La escritura concluye con la identificación de los testigos, expresión de la firma “conforme a la Premática de sus altezas”, datación y autorización utilizando la expresión “e yo escribano público Alonso Ruiz” apareciendo la firma personal del otorgante (o del testigo que le suple) y del escribano que estampa personalmente su firma y rúbrica, pero no su signo cuando se trata de la escritura matriz.
En los años sucesivos, en los Protocolos de Alonso Ruiz siguen apareciendo obligaciones impresas, así como en los de otros escribanos de Cuenca. Más adelante, en 1537, encontramos impresos de poderes y procuraciones (los actuales poderes generales para pleitos) en los protocolos de los escribanos, también de Cuenca, Juan de Huesca y Luis de Torralta, cuyas escrituras tienen la peculiaridad de que el documento comprende una sola cara, el anverso de la primera y única hoja escrita, comprimiendo los huecos destinados a los datos singulares del escrito y conservando el texto impreso (imagen 7).
En los años posteriores el uso de la imprenta en los instrumentos públicos notariales continuará en el limbo de la normativa legal, sin estar expresamente permitido, pero tampoco prohibido, quedando por tanto a la libre decisión de los escribanos su posible utilización. A partir de 1637 la creación del papel sellado y la imposición de su uso por Real Pragmática de 15 de diciembre de 1636 presentaría, sin duda, un obstáculo importante para la subsistencia de las escrituras impresas. Las leyes desamortizadoras de 1855 dieron lugar a tan excesivo número de escrituras de venta de bienes nacionales que se dispuso “se otorgarán en ejemplares impresos”, curiosa norma que incorpora y confirma legalmente esa técnica en la documentación notarial.

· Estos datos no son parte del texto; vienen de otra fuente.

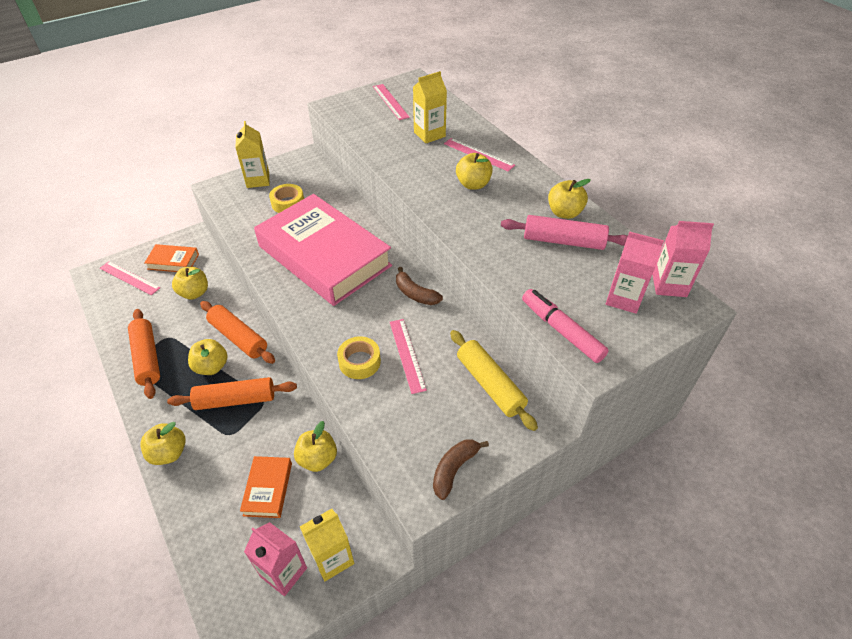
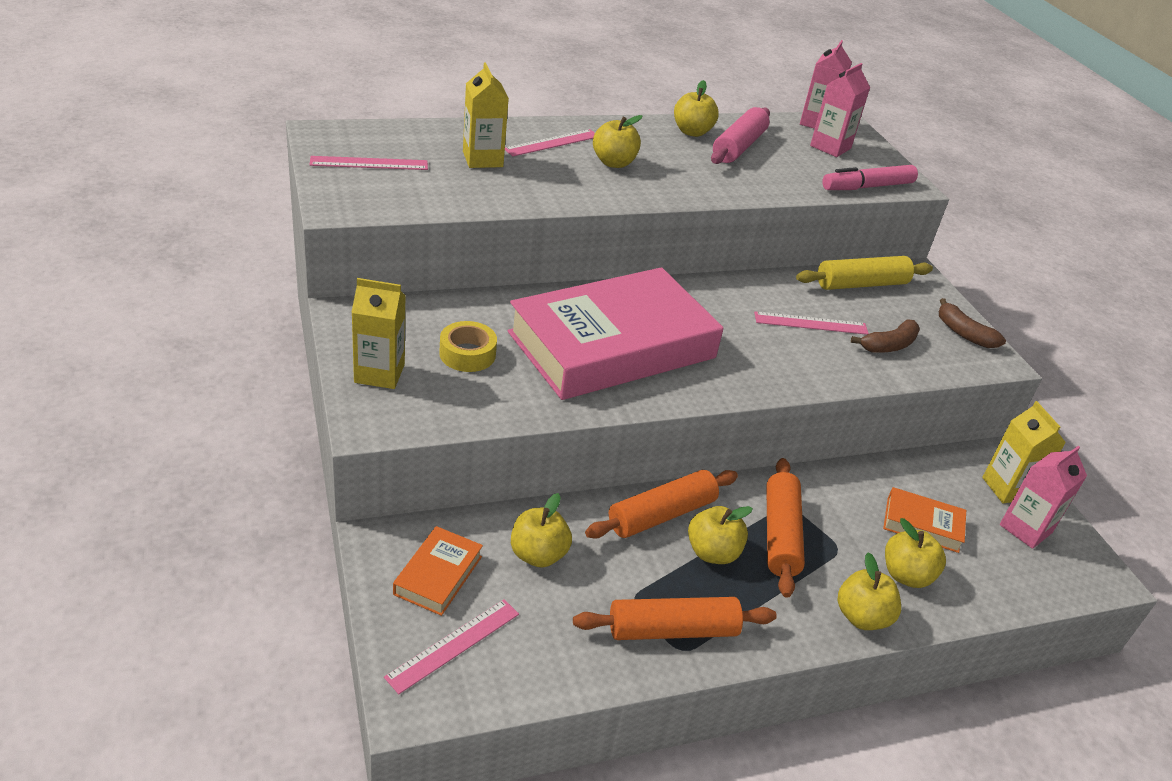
camera: 80 degrees left, 10 degrees down
(317, 459) = (883, 474): yellow apple -> yellow apple (906, 575)
(359, 362) = (816, 358): yellow tape -> none
(415, 294) = (713, 293): brown banana -> brown banana (889, 345)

Llegamos así a la venerable Ley de Notariado. En 1862, en plena revolución industrial y quizá para hacer bueno el dicho de que “el mejor escribano echa un borrón”, en lugar de afrontar en términos de progreso la situación, utilizó fórmulas ambiguas: “el Notario redactará escrituras… (art. 17), “los instrumentos públicos se redactarán…”, “se escribirán con letra clara” (art. 25), que fueron interpretadas en la práctica y oficialmente en el sentido de que se volvía a la escritura manual de la Edad Media.
La técnica recorrerá desde entonces respecto del protocolo un largo camino que pasará por permitir primero (1921) el uso de la máquina de escribir en las copias y la imprenta en determinado tipo de documentos (protestos y poderes a pleitos y generales); más adelante se admitirá la máquina de escribir en las matrices que, además , se podrán escribir “por cualquier otro medio gráfico similar” (1958), término este último sustituido en 1967 “por cualquier otro medio de reproducción” para concluir, por ahora, con la introducción de la electrónica y la digitalización en el documento notarial, en su formalización y en su conservación ( 2001-2023).